Alors que les dirigeants européens se lancent dans une énième « opération de la dernière chance » pour sauver la Grèce et la zone euro, il est temps de s'interroger sur les scénarios possibles. Avec pour principal objectif pour l'Europe, comme le remarque Bruno Cavalier, le chef économiste d'Oddo Securities, de « tenter de définir celui où elle sera la moins perdante possible et où elle pourra restaurer la confiance ». Revue de détails.
1 - Le statu quo ou la fuite en avant
C'est encore le scénario officiel. Il repose sur la nouvelle aide à la Grèce de 109 milliards d'euros décidée le 21 juillet dernier. Il suppose que le FMI continue à payer sa quote-part et qu'Athènes poursuive ses réformes. La Grèce est désormais à l'abri de la faillite puisqu'elle ne dépend plus des marchés pour se financer, mais de ses partenaires qui entendent la soutenir à tout prix. « Jusqu'à cet été, souligne Bruno Cavalier, cette stratégie permettait de gagner du temps avant les échéances électorales françaises et allemandes en 2012 et 2013. » Mais les attaques contre l'Espagne, l'Italie et la France et celles sur les banques rendent cette stratégie intenable. « Que gagne-t-on désormais à suivre cette voie ? » s'interroge l'économiste. Du reste, ce schéma est illusoire : avec une dette équivalente à 160 % de son PIB, la Grèce devra dégager des excédents considérables pour rembourser son dû, au risque d'étrangler son économie. Et si ses partenaires financent avec leur propre dette une dette irrécouvrable, ce sont eux bientôt qui seront menacés de faillite.
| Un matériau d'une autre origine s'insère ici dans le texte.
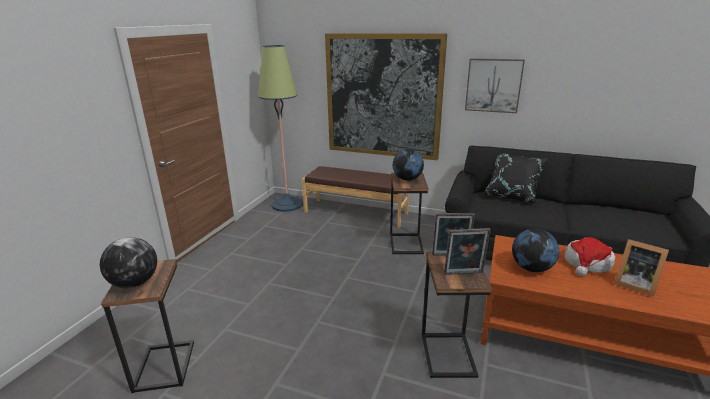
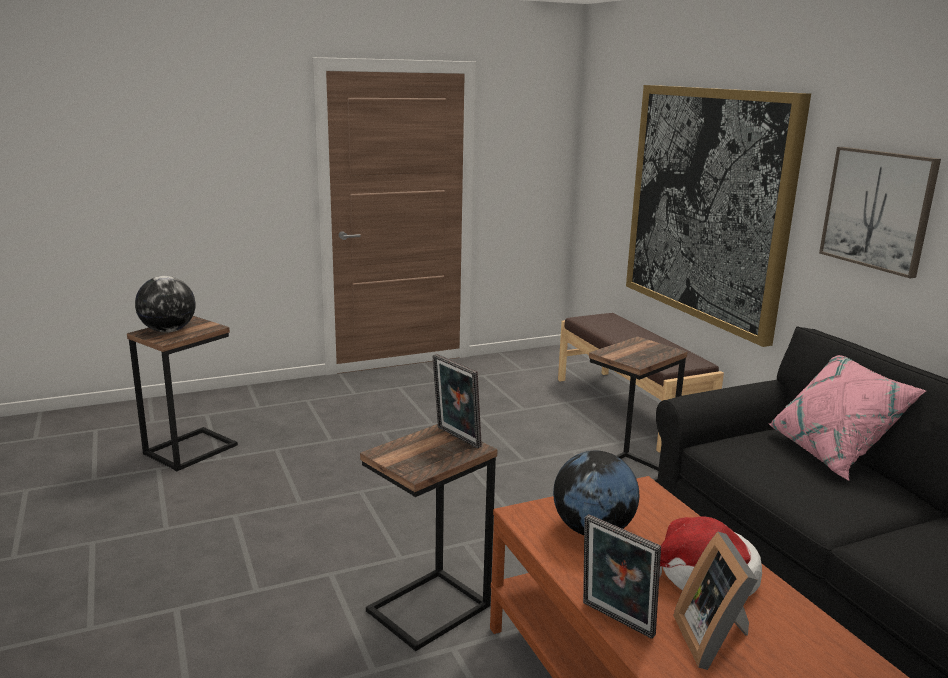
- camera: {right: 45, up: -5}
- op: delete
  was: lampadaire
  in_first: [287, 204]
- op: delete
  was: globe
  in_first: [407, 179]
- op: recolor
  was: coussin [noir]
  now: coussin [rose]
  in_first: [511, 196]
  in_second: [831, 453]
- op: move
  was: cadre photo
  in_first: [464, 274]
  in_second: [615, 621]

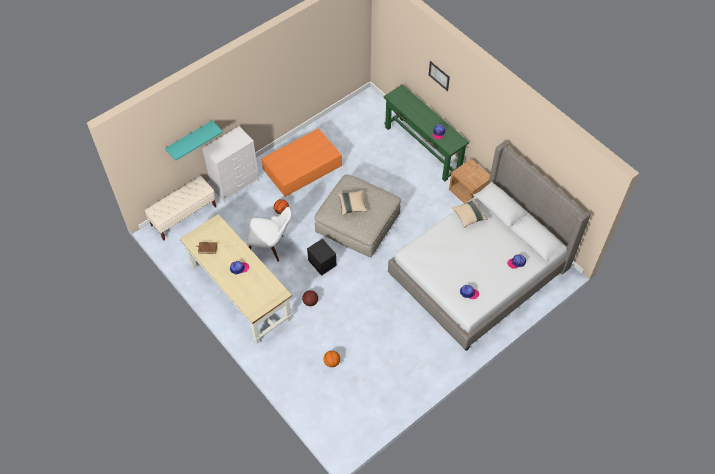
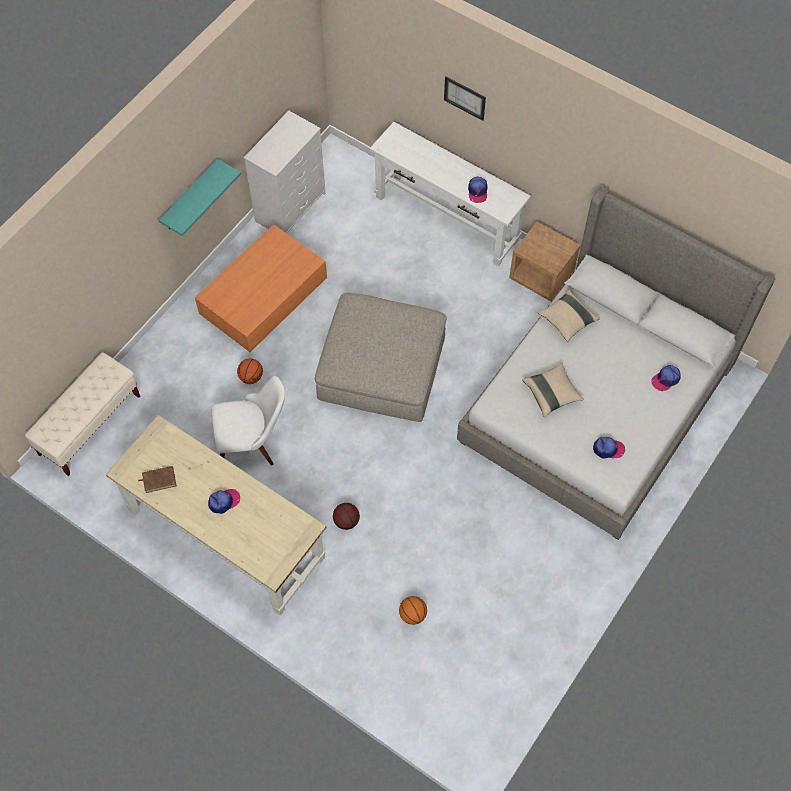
- camera: {right: -15, up: 5}
- op: recolor
  was: table console [vert]
  now: table console [blanc]
  in_first: [422, 148]
  in_second: [446, 218]
- op: move
  was: étagère [turquoise]
  in_first: [190, 139]
  in_second: [190, 196]
- op: move
  was: commode [blanc]
  in_first: [235, 183]
  in_second: [290, 207]
- op: move
  was: coussin [beige]
  in_first: [352, 205]
  in_second: [551, 394]
- op: delete
  was: boîte de rangement [noir]
  in_first: [321, 262]

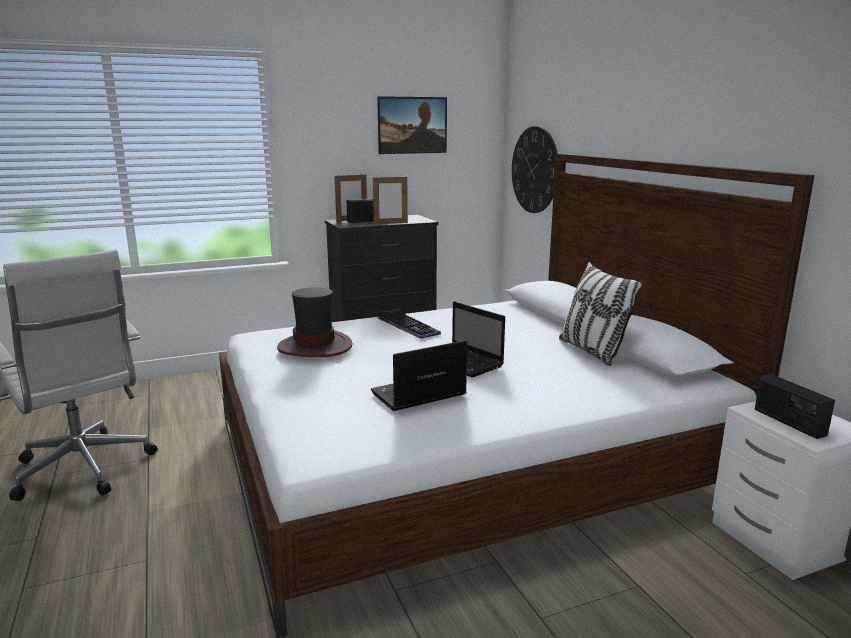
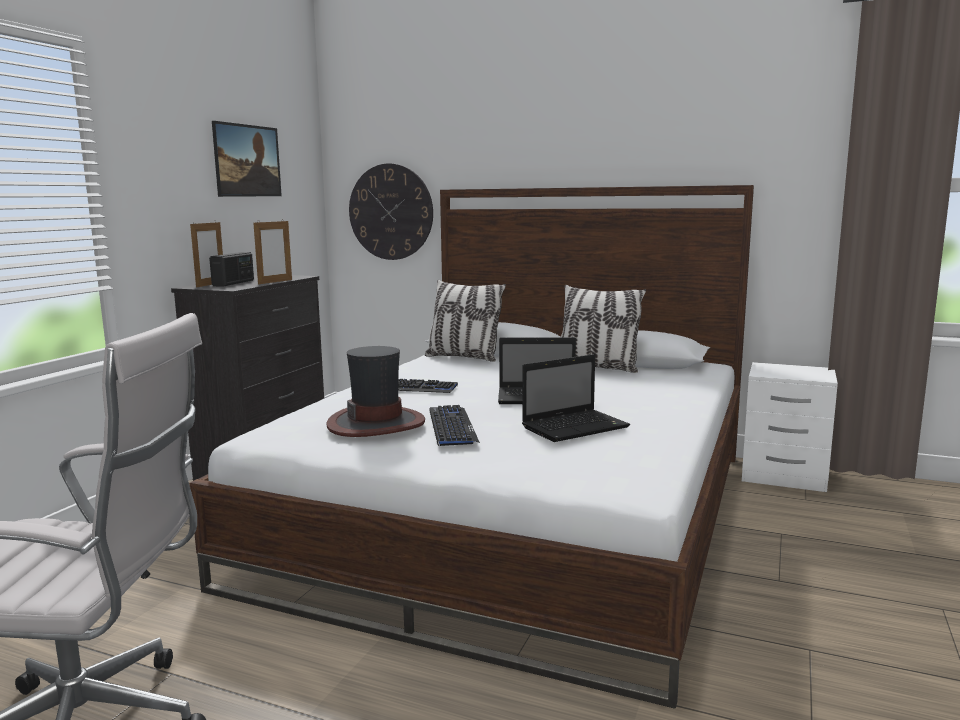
- camera: {right: -45, up: -5}
- op: rotate
  was: ordinateur portable
  in_first: [417, 395]
  in_second: [576, 427]
  clockwise: -135
- op: delete
  was: radio
  in_first: [789, 422]
- op: insert
  now: coussin
  in_second: [464, 357]
- op: insert
  now: clavier
  in_second: [451, 427]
2 - La faillite « ordonnée »
Pour Bruno Cavalier, l'insolvabilité d'Athènes étant évidente, il faut restructurer sa dette « d'au moins 50 % ». Evidemment, cette option est très risquée du fait des contagions inévitable et de l'impact de ces suites sur le bilan des banques européennes. Beaucoup évoquent alors une « faillite ordonnée ». Terme flou, qui renvoie à des procédures de droit privé offrant, pour les calmer, des garanties aux créanciers comme des nantissements de revenus fiscaux ou d'entreprises publiques. Mais « dans le contexte de tensions sur les marchés et de déprime économique, je ne crois pas à cette option », estime Bruno Cavalier.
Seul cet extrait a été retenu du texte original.